The rising cost of the Massachusetts project comes as the U.S. aggressively ramps up its offshore wind industry. The Biden administration has set a target for permitting 30 gigawatts of offshore wind by 2030, enough to supply 10 million homes with clean energy while creating new domestic jobs.

The Bureau of Ocean Energy Management is also set to hold its first-ever offshore wind lease sale on the West Coast in December, and to date has held 10 lease sales and issued 27 active commercial wind leases in the Atlantic Ocean from Massachusetts to North Carolina.

The president’s Inflation Reduction Act passed earlier this year includes an federal tax provision that will support offshore wind. The provision provides a 30% tax credit for offshore wind projects that start construction before January 1, 2026.
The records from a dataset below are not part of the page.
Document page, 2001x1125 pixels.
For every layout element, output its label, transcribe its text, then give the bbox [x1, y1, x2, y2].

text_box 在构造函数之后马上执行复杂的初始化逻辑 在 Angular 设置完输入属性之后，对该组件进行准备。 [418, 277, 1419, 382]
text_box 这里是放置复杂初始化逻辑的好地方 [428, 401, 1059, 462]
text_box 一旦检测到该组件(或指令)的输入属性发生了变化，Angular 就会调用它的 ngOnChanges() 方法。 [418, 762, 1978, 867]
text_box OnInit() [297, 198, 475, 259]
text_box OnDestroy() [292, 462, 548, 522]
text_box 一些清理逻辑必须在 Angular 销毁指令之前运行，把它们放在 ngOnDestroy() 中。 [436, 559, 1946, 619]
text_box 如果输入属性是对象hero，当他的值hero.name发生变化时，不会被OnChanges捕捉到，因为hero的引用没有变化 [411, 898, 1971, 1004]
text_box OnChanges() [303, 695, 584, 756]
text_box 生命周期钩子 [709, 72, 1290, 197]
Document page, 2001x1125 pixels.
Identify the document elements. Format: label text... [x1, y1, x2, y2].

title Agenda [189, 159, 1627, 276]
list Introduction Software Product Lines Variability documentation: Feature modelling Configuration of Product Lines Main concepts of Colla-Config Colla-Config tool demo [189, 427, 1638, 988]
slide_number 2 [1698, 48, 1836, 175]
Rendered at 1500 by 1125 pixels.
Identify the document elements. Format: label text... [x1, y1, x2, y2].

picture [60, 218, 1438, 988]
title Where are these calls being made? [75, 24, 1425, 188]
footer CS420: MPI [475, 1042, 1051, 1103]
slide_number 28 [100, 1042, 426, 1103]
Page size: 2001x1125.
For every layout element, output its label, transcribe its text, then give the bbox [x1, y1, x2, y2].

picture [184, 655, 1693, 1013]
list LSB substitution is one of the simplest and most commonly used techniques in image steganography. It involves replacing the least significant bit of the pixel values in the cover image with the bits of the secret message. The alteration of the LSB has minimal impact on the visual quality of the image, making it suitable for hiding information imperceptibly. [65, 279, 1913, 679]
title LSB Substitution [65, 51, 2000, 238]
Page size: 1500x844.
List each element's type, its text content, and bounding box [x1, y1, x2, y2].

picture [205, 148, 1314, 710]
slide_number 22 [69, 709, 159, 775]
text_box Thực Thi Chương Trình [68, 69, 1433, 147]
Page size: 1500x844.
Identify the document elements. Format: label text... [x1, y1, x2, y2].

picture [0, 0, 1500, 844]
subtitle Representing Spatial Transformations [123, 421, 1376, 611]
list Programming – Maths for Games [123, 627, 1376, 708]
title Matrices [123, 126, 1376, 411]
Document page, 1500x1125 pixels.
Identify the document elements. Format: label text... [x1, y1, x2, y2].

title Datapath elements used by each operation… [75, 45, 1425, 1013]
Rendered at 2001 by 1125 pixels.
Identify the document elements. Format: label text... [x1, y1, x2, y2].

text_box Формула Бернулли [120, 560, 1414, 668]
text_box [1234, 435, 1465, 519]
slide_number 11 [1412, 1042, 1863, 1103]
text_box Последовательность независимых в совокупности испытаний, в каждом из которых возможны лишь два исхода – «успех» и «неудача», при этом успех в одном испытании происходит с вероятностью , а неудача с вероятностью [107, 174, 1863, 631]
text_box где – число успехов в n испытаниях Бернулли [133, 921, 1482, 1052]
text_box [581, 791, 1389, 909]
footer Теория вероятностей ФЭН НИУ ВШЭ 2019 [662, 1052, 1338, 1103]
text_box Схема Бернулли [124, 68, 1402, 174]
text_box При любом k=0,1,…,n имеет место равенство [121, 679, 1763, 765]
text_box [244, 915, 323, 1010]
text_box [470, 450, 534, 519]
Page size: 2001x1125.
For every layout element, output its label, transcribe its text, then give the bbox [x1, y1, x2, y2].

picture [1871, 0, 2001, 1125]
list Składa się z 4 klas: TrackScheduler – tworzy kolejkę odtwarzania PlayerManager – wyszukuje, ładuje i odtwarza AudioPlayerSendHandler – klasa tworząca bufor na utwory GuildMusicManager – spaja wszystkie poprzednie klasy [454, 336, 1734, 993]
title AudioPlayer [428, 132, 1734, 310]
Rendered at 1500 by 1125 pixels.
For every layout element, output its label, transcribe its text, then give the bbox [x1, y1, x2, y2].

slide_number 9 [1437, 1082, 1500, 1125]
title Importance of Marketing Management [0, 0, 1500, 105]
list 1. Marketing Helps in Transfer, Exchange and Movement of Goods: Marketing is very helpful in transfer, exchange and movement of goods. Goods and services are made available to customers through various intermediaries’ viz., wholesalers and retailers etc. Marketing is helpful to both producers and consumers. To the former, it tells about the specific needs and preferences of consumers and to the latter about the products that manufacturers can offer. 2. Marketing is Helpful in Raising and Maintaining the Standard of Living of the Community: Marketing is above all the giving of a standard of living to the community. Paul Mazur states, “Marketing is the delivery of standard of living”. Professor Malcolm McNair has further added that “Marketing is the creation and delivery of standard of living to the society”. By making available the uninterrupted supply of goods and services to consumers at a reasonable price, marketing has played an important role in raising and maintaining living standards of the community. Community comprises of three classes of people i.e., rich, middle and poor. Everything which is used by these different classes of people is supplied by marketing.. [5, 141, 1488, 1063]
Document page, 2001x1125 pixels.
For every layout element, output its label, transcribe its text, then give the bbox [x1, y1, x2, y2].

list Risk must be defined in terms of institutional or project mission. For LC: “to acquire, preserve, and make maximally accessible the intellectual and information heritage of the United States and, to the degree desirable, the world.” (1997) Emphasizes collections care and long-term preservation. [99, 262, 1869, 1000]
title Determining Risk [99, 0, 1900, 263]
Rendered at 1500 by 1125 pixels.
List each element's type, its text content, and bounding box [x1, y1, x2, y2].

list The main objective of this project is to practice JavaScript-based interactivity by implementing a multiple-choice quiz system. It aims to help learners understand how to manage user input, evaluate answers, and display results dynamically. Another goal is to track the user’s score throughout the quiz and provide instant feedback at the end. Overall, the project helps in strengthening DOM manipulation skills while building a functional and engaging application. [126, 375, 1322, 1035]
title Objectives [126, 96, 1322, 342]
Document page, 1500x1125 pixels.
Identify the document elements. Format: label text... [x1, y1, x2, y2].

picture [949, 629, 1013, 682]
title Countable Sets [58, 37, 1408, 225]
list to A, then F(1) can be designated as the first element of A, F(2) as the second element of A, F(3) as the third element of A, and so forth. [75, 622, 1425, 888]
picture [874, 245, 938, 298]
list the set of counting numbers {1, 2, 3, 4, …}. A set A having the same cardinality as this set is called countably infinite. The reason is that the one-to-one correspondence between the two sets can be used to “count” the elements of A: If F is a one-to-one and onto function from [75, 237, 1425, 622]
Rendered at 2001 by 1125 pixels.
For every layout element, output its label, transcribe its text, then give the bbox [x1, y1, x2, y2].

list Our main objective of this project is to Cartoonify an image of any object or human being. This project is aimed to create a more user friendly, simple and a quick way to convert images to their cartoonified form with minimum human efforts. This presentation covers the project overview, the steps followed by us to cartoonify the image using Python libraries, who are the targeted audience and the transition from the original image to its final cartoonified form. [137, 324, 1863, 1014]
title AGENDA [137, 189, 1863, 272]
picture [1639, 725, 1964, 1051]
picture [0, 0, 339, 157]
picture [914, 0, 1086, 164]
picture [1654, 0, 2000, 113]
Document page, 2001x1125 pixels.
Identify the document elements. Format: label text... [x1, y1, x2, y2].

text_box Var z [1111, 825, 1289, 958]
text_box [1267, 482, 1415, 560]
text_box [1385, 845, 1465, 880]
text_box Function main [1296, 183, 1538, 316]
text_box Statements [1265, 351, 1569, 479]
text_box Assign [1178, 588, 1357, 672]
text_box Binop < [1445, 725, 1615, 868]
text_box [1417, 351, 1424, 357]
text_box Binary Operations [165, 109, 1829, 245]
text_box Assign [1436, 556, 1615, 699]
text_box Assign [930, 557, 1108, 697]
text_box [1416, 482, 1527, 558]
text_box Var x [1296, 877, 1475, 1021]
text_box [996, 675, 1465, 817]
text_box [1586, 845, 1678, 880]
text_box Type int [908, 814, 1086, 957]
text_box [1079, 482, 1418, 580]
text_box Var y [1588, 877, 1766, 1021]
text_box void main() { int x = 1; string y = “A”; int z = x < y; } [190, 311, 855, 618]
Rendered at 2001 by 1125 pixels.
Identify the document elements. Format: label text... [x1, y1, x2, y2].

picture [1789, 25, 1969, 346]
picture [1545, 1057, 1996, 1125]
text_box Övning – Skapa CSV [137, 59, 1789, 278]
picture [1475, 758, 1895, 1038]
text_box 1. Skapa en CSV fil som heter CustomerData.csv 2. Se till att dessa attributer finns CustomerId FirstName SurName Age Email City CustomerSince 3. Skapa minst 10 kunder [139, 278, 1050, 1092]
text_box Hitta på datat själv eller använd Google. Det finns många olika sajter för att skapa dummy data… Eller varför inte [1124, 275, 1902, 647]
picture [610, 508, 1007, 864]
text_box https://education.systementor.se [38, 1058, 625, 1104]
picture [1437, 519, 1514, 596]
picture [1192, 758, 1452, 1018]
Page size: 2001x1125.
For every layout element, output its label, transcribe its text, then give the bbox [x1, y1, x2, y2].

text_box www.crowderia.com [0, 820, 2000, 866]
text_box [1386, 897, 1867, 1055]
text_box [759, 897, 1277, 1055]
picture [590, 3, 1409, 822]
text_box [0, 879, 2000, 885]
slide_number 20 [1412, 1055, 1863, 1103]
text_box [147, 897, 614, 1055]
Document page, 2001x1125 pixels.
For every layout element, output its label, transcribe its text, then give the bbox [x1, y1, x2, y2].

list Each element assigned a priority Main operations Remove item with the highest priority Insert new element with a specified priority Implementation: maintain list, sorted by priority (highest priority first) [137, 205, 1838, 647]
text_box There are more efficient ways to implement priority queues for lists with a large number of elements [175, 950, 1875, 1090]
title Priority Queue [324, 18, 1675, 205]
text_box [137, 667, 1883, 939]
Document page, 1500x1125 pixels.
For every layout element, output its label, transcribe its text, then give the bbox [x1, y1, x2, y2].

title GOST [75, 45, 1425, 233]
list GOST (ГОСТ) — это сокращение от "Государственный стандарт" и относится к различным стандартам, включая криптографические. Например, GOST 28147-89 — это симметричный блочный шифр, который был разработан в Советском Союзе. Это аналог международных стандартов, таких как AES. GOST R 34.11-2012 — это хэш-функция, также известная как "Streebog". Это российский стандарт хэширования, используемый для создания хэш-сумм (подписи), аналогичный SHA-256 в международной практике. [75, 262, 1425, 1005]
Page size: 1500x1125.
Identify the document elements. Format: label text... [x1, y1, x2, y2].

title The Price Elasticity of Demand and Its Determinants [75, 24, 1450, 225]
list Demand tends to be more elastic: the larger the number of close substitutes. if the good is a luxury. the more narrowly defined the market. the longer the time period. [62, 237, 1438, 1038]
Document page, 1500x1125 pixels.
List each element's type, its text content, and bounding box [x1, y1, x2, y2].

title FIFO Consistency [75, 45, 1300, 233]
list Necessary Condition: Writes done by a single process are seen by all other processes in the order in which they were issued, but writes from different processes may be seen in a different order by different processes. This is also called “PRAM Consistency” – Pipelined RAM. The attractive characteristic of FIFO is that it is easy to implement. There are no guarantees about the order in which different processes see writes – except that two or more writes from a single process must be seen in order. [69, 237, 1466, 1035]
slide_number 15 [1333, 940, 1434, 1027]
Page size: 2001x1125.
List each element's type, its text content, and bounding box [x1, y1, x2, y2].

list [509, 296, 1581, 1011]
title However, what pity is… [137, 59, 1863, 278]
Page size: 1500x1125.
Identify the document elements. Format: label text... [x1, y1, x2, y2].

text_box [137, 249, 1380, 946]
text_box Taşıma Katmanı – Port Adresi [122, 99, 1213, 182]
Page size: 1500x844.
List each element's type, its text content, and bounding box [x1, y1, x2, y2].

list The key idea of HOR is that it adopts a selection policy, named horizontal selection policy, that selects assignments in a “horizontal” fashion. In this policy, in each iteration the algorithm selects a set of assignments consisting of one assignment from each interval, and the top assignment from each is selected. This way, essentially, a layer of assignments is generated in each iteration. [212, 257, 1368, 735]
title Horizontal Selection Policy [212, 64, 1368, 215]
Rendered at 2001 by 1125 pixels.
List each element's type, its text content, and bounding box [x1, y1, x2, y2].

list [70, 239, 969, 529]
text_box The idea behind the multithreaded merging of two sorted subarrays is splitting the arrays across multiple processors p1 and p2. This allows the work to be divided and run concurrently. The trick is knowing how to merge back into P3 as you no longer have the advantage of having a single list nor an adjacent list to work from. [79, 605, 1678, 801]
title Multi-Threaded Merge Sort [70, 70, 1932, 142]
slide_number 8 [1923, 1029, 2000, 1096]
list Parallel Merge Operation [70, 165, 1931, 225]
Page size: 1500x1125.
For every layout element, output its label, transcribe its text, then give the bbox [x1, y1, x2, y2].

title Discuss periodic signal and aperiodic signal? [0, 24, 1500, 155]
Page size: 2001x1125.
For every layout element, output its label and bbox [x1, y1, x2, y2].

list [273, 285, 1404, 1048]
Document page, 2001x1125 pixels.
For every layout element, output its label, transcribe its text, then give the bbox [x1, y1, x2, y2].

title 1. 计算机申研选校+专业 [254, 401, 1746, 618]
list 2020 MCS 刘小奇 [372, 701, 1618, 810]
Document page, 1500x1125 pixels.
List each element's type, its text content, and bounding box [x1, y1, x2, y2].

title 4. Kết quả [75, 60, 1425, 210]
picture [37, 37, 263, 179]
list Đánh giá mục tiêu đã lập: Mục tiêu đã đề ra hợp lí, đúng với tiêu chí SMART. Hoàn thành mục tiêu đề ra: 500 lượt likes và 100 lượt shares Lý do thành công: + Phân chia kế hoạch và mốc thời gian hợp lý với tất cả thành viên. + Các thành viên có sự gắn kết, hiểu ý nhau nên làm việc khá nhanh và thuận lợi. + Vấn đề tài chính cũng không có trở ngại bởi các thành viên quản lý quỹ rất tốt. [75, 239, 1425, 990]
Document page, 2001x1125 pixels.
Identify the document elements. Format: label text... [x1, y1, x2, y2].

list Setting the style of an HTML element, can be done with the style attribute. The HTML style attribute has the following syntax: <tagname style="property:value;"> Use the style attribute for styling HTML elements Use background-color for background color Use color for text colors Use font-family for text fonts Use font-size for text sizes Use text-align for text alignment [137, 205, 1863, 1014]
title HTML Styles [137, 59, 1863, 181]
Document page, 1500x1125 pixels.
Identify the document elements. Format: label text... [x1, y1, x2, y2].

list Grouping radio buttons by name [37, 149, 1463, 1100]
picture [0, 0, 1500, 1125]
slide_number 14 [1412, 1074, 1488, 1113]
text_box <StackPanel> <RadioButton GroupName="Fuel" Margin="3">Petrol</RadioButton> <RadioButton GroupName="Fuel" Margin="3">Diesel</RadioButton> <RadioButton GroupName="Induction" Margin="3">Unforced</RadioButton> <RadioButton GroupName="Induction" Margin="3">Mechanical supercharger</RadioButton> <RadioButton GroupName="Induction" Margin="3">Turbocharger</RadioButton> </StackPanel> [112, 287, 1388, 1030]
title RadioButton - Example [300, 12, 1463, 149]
More offshore wind developers are expected to claim the tax credit as the costs of constructing their plans continue to rise.

Commonwealth Wind said that a suspension would enable parties to consider possible approaches to restore the project’s viability, including the cost saving measures and tax incentives under the Inflation Reduction Act.

Even with a brief pause in the process, the developer said the project is expected to go live in 2028 and would help the Commonwealth reach its goal to slash greenhouse gas emissions in half by the end of the decade, the developer said.

“Commonwealth Wind remains fully committed to the project and to delivering cost-effective renewable energy from the project to the residents and businesses of Massachusetts in a manner that advances … the Commonwealth’s energy and climate policies,” the attorneys wrote.